The kid quickly takes 10 percent off and I pay. I grab the tray and, just as quickly, go to a table and eat. Both sides have no idea what just happened or why. I eat my meal and walk out of the place smiling. I wave to the manger and the kids. They reluctantly wave and smile back not sure if they’d made a mistake and treated me wrong or if they should grab the wet mops and hot grease and chase me out yelling “Fuck off Joe!”

They should have beat me and called the cops, but they didn't. This is Thailand, get the picture?

I laughed my ass off for blocks, the rest of the day in stitches. Hi-fuckin'-larious, this place.

Saturday, June 04, 2005


I'm still only in Saigon.

The past days of my time has this Apocalypse Now in my head every morning. What the hell? I'm here in Bangkok and I cannot ever leave.

When I'm back there all I can think of is getting back here. When I'm here . . . shhhit.

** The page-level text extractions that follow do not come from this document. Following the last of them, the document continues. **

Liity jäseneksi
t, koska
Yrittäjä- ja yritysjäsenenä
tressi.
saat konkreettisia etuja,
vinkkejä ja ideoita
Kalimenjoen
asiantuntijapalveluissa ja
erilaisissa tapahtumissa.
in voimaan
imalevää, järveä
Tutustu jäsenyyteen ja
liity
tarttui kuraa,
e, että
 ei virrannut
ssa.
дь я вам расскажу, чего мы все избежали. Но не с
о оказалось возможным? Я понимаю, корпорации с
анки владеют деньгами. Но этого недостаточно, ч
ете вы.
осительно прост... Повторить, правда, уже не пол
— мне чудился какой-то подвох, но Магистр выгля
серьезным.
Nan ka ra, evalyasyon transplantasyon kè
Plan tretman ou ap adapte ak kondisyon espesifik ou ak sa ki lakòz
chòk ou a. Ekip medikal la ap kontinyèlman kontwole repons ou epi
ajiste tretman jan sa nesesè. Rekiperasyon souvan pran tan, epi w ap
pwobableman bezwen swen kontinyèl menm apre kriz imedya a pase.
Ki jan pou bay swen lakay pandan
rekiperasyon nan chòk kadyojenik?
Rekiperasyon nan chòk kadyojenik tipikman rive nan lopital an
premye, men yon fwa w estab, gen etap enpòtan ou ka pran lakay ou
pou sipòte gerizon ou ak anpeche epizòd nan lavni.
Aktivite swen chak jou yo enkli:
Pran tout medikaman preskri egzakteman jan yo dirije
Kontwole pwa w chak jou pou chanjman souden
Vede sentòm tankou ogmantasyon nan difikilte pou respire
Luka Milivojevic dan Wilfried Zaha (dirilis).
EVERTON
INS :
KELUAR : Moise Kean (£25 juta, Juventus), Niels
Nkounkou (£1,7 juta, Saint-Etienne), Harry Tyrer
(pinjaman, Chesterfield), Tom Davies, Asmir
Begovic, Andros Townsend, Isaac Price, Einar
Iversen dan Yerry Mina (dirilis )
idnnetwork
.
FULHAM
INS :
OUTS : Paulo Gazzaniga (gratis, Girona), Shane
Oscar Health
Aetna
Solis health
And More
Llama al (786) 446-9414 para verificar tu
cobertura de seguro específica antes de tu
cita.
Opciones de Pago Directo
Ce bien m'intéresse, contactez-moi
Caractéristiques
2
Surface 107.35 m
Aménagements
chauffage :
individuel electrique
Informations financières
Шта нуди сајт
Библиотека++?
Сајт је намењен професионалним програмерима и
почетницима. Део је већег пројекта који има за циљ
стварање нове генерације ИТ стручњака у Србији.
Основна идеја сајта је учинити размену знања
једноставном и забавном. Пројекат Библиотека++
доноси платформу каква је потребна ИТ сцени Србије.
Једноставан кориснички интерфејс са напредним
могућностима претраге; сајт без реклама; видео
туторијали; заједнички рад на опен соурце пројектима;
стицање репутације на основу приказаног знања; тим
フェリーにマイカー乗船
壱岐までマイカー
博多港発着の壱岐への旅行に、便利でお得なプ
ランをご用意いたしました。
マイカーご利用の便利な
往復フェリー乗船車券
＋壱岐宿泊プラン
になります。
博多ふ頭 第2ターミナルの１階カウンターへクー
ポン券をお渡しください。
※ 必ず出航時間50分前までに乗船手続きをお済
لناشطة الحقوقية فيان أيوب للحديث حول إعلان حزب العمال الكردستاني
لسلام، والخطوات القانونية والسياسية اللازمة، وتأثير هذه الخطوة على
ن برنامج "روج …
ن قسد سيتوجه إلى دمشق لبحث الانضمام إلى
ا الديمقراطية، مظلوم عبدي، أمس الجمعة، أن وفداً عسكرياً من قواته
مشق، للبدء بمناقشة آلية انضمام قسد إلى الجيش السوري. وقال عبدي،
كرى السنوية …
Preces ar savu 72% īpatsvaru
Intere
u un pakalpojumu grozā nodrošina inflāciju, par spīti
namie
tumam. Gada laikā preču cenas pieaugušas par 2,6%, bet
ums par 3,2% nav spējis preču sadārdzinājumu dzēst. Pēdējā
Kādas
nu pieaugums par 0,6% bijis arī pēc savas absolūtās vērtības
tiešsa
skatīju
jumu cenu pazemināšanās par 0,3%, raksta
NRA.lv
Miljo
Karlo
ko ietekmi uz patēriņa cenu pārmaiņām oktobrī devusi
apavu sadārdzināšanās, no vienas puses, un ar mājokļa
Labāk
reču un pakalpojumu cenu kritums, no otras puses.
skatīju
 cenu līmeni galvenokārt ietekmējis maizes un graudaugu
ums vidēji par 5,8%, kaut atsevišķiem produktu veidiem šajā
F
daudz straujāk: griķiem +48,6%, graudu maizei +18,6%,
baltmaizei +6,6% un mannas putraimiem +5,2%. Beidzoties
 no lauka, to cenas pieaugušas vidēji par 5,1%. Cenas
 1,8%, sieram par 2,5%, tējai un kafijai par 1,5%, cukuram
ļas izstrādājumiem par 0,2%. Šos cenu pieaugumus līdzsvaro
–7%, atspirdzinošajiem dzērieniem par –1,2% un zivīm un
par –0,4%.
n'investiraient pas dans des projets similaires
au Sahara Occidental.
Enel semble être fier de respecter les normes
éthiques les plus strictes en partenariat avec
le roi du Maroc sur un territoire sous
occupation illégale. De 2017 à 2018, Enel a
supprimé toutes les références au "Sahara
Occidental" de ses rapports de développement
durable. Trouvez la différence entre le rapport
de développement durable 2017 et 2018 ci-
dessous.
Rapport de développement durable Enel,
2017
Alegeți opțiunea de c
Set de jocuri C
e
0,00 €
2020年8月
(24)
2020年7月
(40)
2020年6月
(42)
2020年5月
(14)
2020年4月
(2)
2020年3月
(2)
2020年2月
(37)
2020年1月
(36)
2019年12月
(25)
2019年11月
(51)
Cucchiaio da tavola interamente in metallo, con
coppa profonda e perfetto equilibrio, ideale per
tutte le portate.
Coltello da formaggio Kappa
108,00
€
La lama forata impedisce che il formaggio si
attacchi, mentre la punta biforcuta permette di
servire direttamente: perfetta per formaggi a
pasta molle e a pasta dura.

I was in a go-go bar last night--the place all lit in purple black lights to make the dark brown farm girls look whiter. One of 'em came up to me, "You face white!" No shit. I'm a honkey. I looked in the wall of mirrors behind me and, no shit, my face looked like it'd been touched into a tray of white powder.

By Friday I'm poisoned from the pollution. The skin on my face is all red and yellow, my mouth tastes metallic. In blacklight I look like a corpse. I gotta stop riding home afterwork on the back of motorcyles, through the shitty bus traffic, slave worker pickups and put-put tuk-tuks.

The week at work is the week at work. I'm glad I have the weekend, but I'd suffer through a lifetime of weekdays if that's all there was-What choice would I have?

Thing is about writing for other people to read it's that you gotta be careful with what you say. I've never been that way (which explains why I've ended up in this shithole country) and I'm not going to start now.

Truth is what you feel. A lot of times I despise Thais and Thailand, but it's only what I feel. The problem isn't Thais and Thailand, it's me. The feelings are true but the action is misdirected.

Friday, June 03, 2005

TJ in Bangkok

For reference, this is the first post. I wanna see how things look before moving on with others.